--- COMPITI RICHIESTI ---
1. Modifica il brano sulla ritrattistica: riscrivi il passo che comincia con "IL RITRATTO DI" e prosegue fino a "galleria degli Uffizi.", mettendo "figura" al posto di "immagine".
2. Prosegui il brano sulla ritrattistica a partire dal punto in cui si ferma.

--- BRANO ESTRATTO ---
● ● ● ● ●
Un interessante elemento all’interno di queste dinamiche è dato anche dal committente che non sia il modello stesso: il gioco delle aspettative e delle proiezioni si complica.
Un ulteriore elemento da considerare è che specialmente nelle Accademie il modello non è importante dal punto di vista dell’implicazione psicologica dell’artista che lo sta utilizzando per la sua esercitazione o per le sue finalità creative.

IL RITRATTO DI SE’
Un interessante aspetto psicologico della ritrattistica è dato anche dall’indubbia aspettativa di chi si fa ritrarre, che gioca nel quadro il suo aspetto narcisistico, che ritiene ritrarsi valga la pena della posa poiché 1) ci si considera “belli” o 2) vuole con il ritratto affermare, rinforzare la sua immagine.

Nel 1° caso si cerca di dare di sé la migliore immagine possibile (capita, poi, specialmente per le pose fotografiche, di constatare che la foto ci ha un po’ deluso rispetto alla nostra aspettativa). Interessante da questo punto di vista il caso di Ugo Foscolo che, preoccupato della sua immagine, si fece fare molti ritratti e che fu soddisfatto solo da quello di F.X. Fabre esposto ora alla galleria degli Uffizi.
● ● ● ● ●
--- ELENCO DELLE VOCI ---
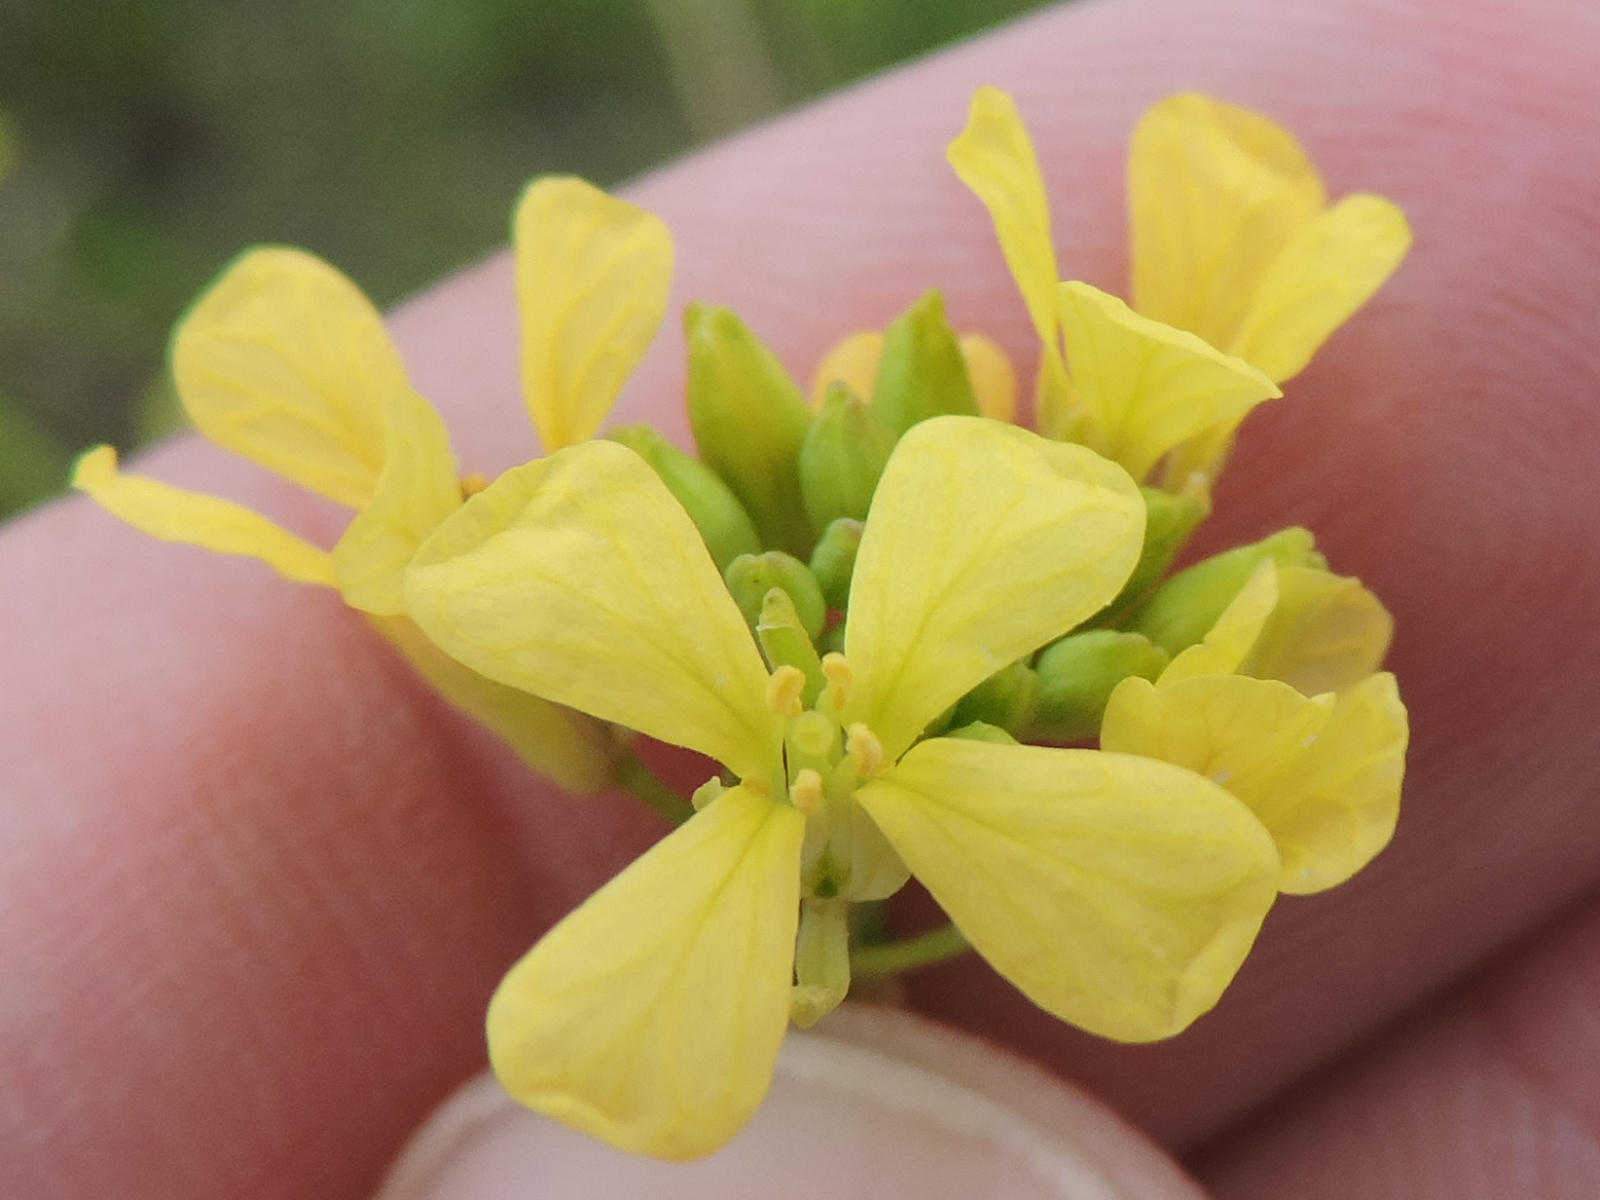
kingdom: Plantae
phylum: Tracheophyta
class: Magnoliopsida
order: Brassicales
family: Brassicaceae
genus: Rapistrum
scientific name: Rapistrum rugosum
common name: Annual bastardcabbage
● ● ● ● ●
--- RISPOSTE AI COMPITI ---
1.
IL RITRATTO DI SE’
Un interessante aspetto psicologico della ritrattistica è dato anche dall’indubbia aspettativa di chi si fa ritrarre, che gioca nel quadro il suo aspetto narcisistico, che ritiene ritrarsi valga la pena della posa poiché 1) ci si considera “belli” o 2) vuole con il ritratto affermare, rinforzare la sua figura.

Nel 1° caso si cerca di dare di sé la migliore figura possibile (capita, poi, specialmente per le pose fotografiche, di constatare che la foto ci ha un po’ deluso rispetto alla nostra aspettativa). Interessante da questo punto di vista il caso di Ugo Foscolo che, preoccupato della sua figura, si fece fare molti ritratti e che fu soddisfatto solo da quello di F.X. Fabre esposto ora alla galleria degli Uffizi.

2.
Al 2° caso possiamo ricondurre i personaggi di potere (ad es.Napoleone) o addirittura chi, come il Papa Niccolò V, si fece probabilmente ritrarre dal Beato Angelico vestendo i panni di San Nicola nel polittico di San Domenico.

Con bisogno affermativo, quasi di firma dell’opera è il caso invece del pittore che inserisce se stesso nella rappresentazione (Caravaggio che si rappresenta nella testa tagliata di Golia, nel quadro a Villa Borghese o Annibale Carracci che ritrae se stesso in un quadro dentro il quadro in un dipinto all’Ermitage)

VISIONE DEL RITRATTO
Potremmo dire che tanto più l’artista avrà saputo descrivere nella rappresentazione della figura un’emozione tanto più sarà possibile per chi la guarda e ha provato lo stesso stato d’animo ritrovare nell’opera la medesima sensazione: pensiamo alle forti emozioni suscitate dalla Pietà o dal Mosè di Michelangelo; proprio le emozioni provate nella nostra vita ci permettono di entrare in empatia con quanto vediamo. E questo capita anche in situazioni in cui le forme del rappresentare non sono perfette come nel caso dei “Prigioni” Michelangelo …pensiamo all’ “Urlo” di Munch.

E l’emozione può giungere a far innamorare di sé chi guarda, pensiamo alle figure botticelliane, alle modelle dei preraffaelliti (un viso, uno sguardo, una chioma…) che probabilmente richiamano alla mente e al cuore sentimenti provati per persone che abbiamo amato. Un caso letterario esemplificativo ci viene offerto nel racconto di W.Jensen Gradiva dal delirio del personaggio dell’archeologo Norbert Hanold, che si innamora di una fanciulla ritratta in un
bassorilievo.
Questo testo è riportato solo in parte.